Three years after the refurbishment of the classrooms, Abu Hindi community asked to build a playground as well as new spaces for teachers, director, and above all students, in need to have a play area and two new classes for the 10 and 11 grades inside the school fence. Indeed, when students successfully completed grade 9 they were obliged to walk 5 km on foot to reach the nearest school of Al Azarijie in order to attend grade 10 and 11 and complete secondary education. This difficulty was one of the main reasons of the increasing level of drop out.
The geographic and socio-politic context is similar of the one of Al Khan Al Ahmar primary school, with the Israeli authorities prohibiting permanent settlements. The challenge of this project is to deal with the scarce resource in a zone of political tension in addition to addressing local climate and land policy constraints. Building in this sensitive context, it is inevitable to work with velocity and simple construction methods, with a minimum cost and unskilled manpower. The construction method employed here is the same as that used on the first part of the project. Then, the playground tries to use as possible the topography of the site, saving then complicated techniques of implementation.
As for the rest of the school, the extension project and the playground of Abu Hindi are part of an international cooperation, led by Vento di Terra NGO, an organization working in Palestine for children's fundamental rights to education and health care. All the works were carried out by manpower from the local community, under the technical direction of ARCò.

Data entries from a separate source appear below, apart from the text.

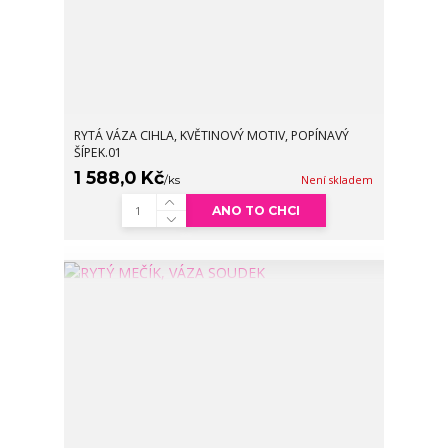
RYTÁ VÁZA CIHLA, KVĚTINOVÝ MOTIV, POPÍNAVÝ
ŠÍPEK.01
1 588,0 Kč
/
ks
Není skladem
ANO TO CHCI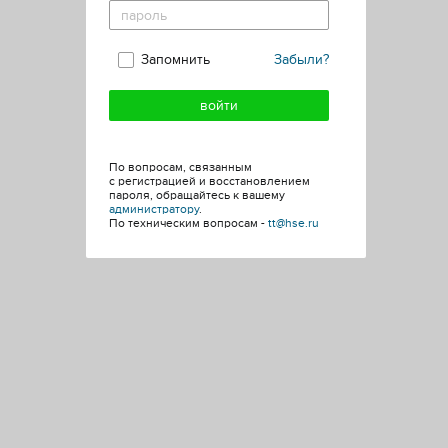
Запомнить
Забыли?
По вопросам, связанным
с регистрацией и восстановлением
пароля, обращайтесь к вашему
администратору
.
По техническим вопросам -
tt@hse.ru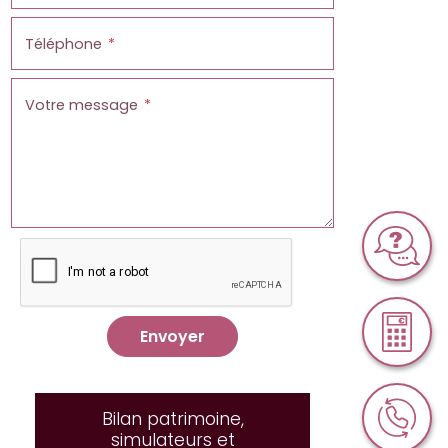
Téléphone
Votre message
Envoyer
Bilan patrimoine,
simulateurs et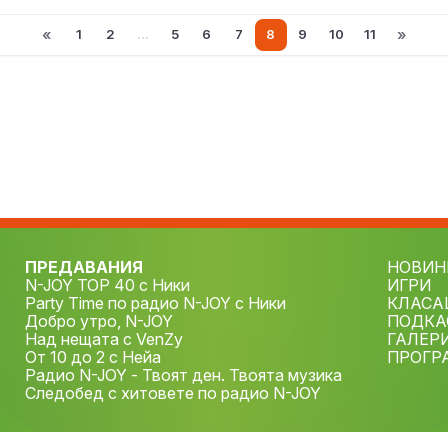
«
»
1
2
...
5
6
7
8
9
10
11
ПРЕДАВАНИЯ
НОВИН
N-JOY TOP 40 с Ники
ИГРИ
Party Time по радио N-JOY с Ники
КЛАСА
Добро утро, N-JOY
ПОДКА
Над нещата с VenZy
ГАЛЕР
От 10 до 2 с Нейа
ПРОГР
Радио N-JOY - Твоят ден. Твоята музика
Следобед с хитовете по радио N-JOY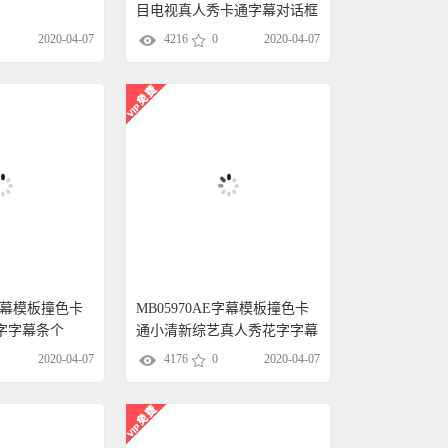
目电视真人秀卡通字幕对话框
模版
2020-04-07
4216
0
2020-04-07
E字幕模板撞色卡
MB05970AE字幕模板撞色卡
字字幕条个
通小清新综艺真人秀花字字幕
2020-04-07
4176
0
2020-04-07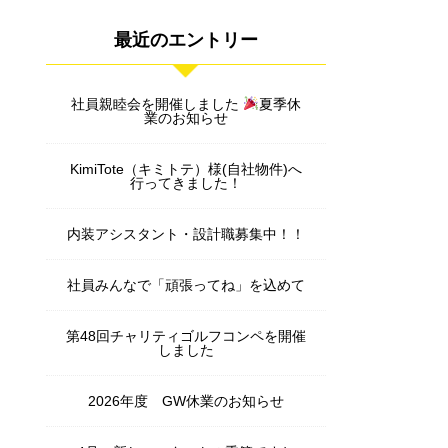
最近のエントリー
社員親睦会を開催しました
夏季休
業のお知らせ
KimiTote（キミトテ）様(自社物件)へ
行ってきました！
内装アシスタント・設計職募集中！！
社員みんなで「頑張ってね」を込めて
第48回チャリティゴルフコンペを開催
しました
2026年度 GW休業のお知らせ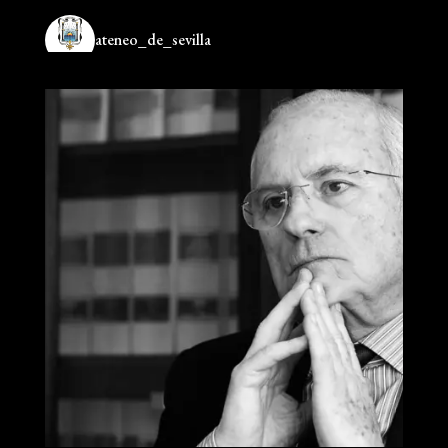
ateneo_de_sevilla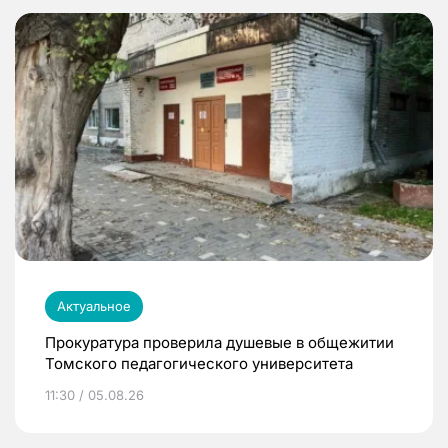
Актуальное
Прокуратура проверила душевые в общежитии
Томского педагогического университета
11:30 / 05.08.26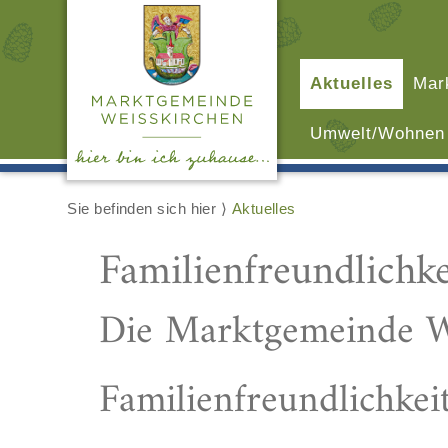
Aktuelles
Mar
Umwelt/Wohnen
Sie befinden sich hier ⟩
Aktuelles
Familienfreundlichk
Die Marktgemeinde We
Familienfreundlichkeit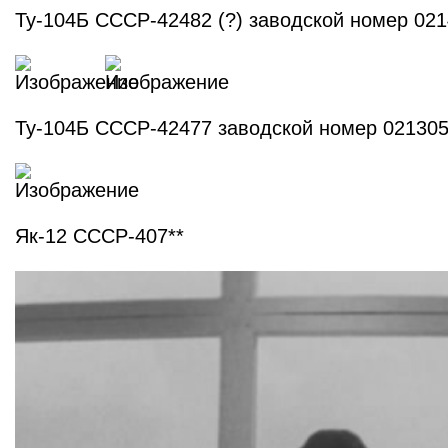
Ту-104Б СССР-42482 (?) заводской номер 02
Ту-104Б СССР-42477 заводской номер 02130
Як-12 СССР-407**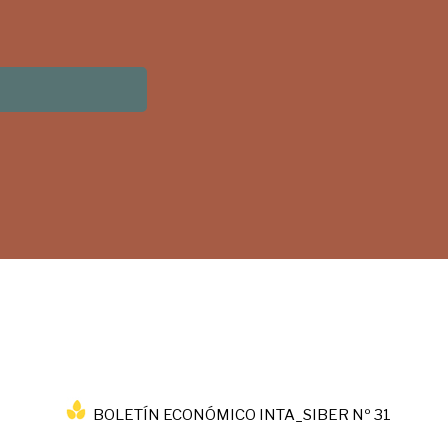
BOLETÍN ECONÓMICO INTA_SIBER Nº 31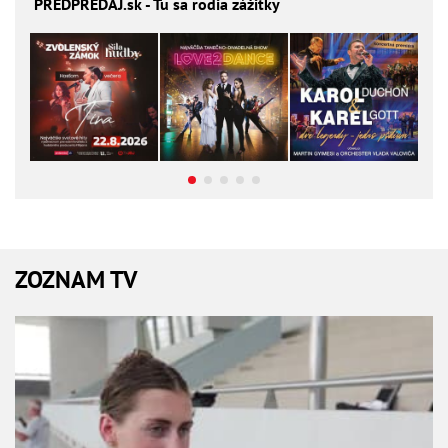
PREDPREDAJ
.sk - Tu sa rodia zážitky
ZOZNAM TV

The Bedouin community of Wadi Abu Hindi is a part of Al Jahalin Tribe, one of the biggest refugee tribe in the West Bank today, with more than 2700 people dispatched yet in 31 different areas. Natives from the Tel Arad district of Al-Negev desert, they had to leave from their environment and take refuge in the West Bank after the establishment of the state of Israel in 1948. This context makes life very difficult, particularly for the weakest inhabitants of these villages in the desert: children.
The Valley of Abu Hindi is situated in the desert between Jerusalem and Jericho, in a place now classified in the Area C territories1, which are parts of the West Bank under an administrative and military control by the Israeli Authorities. There, the Bedouins are subjected to many prohibitions in particular to build permanent settlements. In Wadi Abu Hindi there's no connection with the electricity or communication nets, they use a hire gas oil generators, which is insufficient for the local needs and cannot work in a continuous way. Water supply is realized with a service rubber pipe of 2 cm diameter, often damaged with infiltrations. Moreover, the camp is downstream of the biggest dumping ground in the area, which is used both by Jerusalem city and Israeli nearby colonies.
The chosen technique is the same used in 2010. After the construction of a metal structure, came the installation of the pisé and bamboo layers in the two sides of the metal corrugated sheet. This technique demonstrated, in-fact, an excellent behaviour in the extreme climate of the desert.
The outdoor spaces of the school are divided in two main areas, each one of them with a very different topography. The main area on the south side, around which all the classrooms are situated, is mainly flat, while a sloped area is rises from the centre of the compound to the north. Here are situated the pavilions of the offices of manager and teachers.
The walls were built using Pisé wall and adobe bricks which are methods using compacted mix of straw, sand and clay and the different plastering was also made out of earth. The choice of the material came from a deep analysis of the specific location of the project, with its geographical and socio-political conditions.